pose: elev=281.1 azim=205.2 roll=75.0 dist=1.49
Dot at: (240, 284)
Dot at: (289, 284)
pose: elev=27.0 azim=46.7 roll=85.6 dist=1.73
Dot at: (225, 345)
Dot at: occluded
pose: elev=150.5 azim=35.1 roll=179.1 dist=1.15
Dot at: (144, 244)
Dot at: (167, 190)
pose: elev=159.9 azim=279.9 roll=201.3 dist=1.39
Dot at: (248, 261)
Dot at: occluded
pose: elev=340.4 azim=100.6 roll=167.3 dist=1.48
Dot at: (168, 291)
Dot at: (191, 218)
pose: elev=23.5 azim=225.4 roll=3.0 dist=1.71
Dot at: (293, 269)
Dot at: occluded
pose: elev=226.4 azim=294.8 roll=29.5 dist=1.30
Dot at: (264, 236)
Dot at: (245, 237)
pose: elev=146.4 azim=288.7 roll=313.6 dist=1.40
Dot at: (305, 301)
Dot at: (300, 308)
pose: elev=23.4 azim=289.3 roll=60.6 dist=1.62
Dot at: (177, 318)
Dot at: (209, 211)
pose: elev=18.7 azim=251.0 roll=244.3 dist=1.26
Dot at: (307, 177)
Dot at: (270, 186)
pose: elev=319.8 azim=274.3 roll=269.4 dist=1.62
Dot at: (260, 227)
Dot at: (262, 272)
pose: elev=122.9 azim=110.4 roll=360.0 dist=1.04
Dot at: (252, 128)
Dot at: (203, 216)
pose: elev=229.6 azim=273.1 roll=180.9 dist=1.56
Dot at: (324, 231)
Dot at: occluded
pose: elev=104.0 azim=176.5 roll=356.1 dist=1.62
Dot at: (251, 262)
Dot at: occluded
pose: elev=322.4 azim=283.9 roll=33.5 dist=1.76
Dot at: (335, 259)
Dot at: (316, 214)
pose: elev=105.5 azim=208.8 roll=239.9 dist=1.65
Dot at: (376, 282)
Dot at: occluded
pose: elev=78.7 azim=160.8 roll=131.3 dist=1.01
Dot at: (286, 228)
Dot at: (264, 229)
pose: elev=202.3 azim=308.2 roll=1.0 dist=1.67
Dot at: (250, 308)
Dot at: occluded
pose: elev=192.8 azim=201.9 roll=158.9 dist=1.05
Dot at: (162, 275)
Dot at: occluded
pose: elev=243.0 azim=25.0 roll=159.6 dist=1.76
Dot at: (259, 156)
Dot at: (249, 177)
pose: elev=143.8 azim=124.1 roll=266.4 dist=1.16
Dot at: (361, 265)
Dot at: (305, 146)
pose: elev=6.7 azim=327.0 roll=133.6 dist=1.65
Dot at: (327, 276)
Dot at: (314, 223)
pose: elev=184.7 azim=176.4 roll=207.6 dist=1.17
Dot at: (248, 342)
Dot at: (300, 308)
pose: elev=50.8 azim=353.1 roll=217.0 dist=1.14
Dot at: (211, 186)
┄┄┄┄┄┄┄┄┄┄┄┄┄┄┄┄┄┄┄┄
Problem statement >> Reproduce the records word for word, beginning at the line that contains "pose: elev=50.8 azim=353.1" and stopping after the last line of the records.

Output >>
pose: elev=50.8 azim=353.1 roll=217.0 dist=1.14
Dot at: (211, 186)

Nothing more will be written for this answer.